▶ [CONSIGNE DE TRAVAIL 1]:
Répondez en une ligne à chaque question sur le texte consacré à la revue Ingrédient.
(a) Qui écrit les trois premiers numéros de la revue, et à quelle saison sortent-ils ?
(b) Dans quelle ville se tient le Festival du livre gourmand qui invite l’équipe ?
(c) Quel est le prix de vente de la revue ?
▶ [CONSIGNE DE TRAVAIL 2]:
Poursuivez le texte consacré à la revue Ingrédient à partir de sa dernière phrase.

== TEXTE DE LA PAGE

À l’été 2020, tandis que déjà pas mal de choses bouillonnent dans cette jolie cocotte associative, vient soudain l’idée d’un livre de cuisine. À l’initiative de Claude et orchestré par son ami Mo qui publie ses textes chez Le Port a jauni (maison d’édition marseillaise bilingue français-arabe ndlr), le petit ouvrage est finalement pensé sous forme de revue, qui n’utilisera la cuisine que comme prétexte et mettra au cœur de ses recettes les anecdotes des habitants de Noailles. Elle s’appellera
Ingrédient. Dans sa rue, celle de l’Académie, Mo part à la rencontre de ses voisins. «
J’ai longuement discuté avec des personnes qui vivaient comme moi ici depuis vingt ans! Quand j’ai fait le numéro sur les coiffeurs, c’était pas gagné. Ils sont en train de couper les cheveux et tu leur demandes une recette… On m’a pas trop pris au sérieux ! Puis cinq minutes se transforment en une heure et demie, et c’est génial ! » Parce qu’à travers ces conversations anodines, ce sont toutes les histoires d’une vie qui s’échappent. Entre les lignes, on entend chanter les accents et on rencontre de belles personnes, elles-mêmes émues de se savoir quelque part dans les pages de la revue. Mo écrit les trois premiers numéros, sortis ensemble à l’automne 2020. «
J’ai charté un peu l’écriture et les thèmes, avant de pouvoir laisser de la place à d’autres auteurs qui pourraient nous convaincre avec leurs idées. De la même manière qu’on voulait ouvrir des opportunités aux plus jeunes dans le projet initial de lieu d’insertion, on s’est dit que ce serait super de pouvoir donner une chance à de jeunes illustrateurs qui souhaitaient s’emparer d’un sujet. » La belle collection se décline alors en plusieurs styles grâce au talent de celles et ceux qui la dessinent. Puis des invitations inattendues, celle du Festival du livre gourmand, à Périgueux, et une autre à Montpellier pour exposer la collection de carnets, confortent les membres du Bouillon à poursuivre leur voie de conteurs. Les libraires du coin soutiennent la petite équipe de Noailles, acceptant de vendre les ouvrages dans leurs rayons malgré l’infime part qu’ils se font sur les ventes. « Ingrédient
est imprimé à Marseille et ne coûte que 5 €. C’est un acte militant de soutenir ce genre d’initiative et on est tout à fait reconnaissants de ceux qui nous accueillent dans notre démarche. »

====
== EXTRAITS DE DONNÉES

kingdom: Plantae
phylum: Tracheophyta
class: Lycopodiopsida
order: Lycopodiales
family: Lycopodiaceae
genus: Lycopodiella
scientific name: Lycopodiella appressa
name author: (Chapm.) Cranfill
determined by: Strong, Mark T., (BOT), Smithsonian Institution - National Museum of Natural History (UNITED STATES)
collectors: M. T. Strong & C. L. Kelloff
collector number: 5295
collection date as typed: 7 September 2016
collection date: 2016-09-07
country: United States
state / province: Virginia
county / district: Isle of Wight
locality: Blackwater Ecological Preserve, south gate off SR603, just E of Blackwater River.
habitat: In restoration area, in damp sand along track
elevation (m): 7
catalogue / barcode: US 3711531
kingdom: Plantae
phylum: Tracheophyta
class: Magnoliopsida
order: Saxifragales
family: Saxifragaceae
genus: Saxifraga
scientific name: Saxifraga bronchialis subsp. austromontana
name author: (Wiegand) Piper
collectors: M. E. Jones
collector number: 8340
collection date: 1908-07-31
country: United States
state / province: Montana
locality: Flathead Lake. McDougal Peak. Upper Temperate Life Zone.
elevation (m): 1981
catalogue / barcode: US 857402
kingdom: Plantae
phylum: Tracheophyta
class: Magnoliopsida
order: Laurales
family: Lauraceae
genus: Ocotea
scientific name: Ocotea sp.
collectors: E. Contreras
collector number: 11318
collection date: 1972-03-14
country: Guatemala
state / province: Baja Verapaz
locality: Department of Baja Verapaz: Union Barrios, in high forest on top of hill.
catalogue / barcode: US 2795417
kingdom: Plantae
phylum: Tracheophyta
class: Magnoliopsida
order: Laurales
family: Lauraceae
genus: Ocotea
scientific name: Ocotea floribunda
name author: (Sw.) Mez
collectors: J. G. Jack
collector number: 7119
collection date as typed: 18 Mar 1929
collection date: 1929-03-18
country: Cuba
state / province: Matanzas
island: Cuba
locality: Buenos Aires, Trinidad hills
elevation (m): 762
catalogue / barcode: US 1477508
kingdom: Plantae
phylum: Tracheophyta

====

▶ [RÉSULTAT OBTENU 1]:
(a) Mo, à l’automne 2020.
(b) À Périgueux.
(c) 5 €.

▶ [RÉSULTAT OBTENU 2]:
Avec plusieurs actions par mois depuis deux ans, dix salariés, une quinzaine de bénévoles réguliers, et plusieurs numéros à paraître, le Bouillon de Noailles a su remarquablement mettre en avant son intention de créer du lien. Et pourtant, une dernière chose mijote tranquillement sur le feu… «
Le tiers-lieu est en cours, comme tant espéré ! Ce sera bien un restaurant ouvert le midi, et l’espace pour lequel nous venons de signer est collé à nos locaux, dans la rue de l’Arc. On prévoit une ouverture en 2024, on a hâte ! » On vous le dit, cette grande marmite-là a les plus beaux parfums du monde.
Hermine Roquet Montégon
Le Bouillon de Noailles : 7 rue de l’Arc, 1er.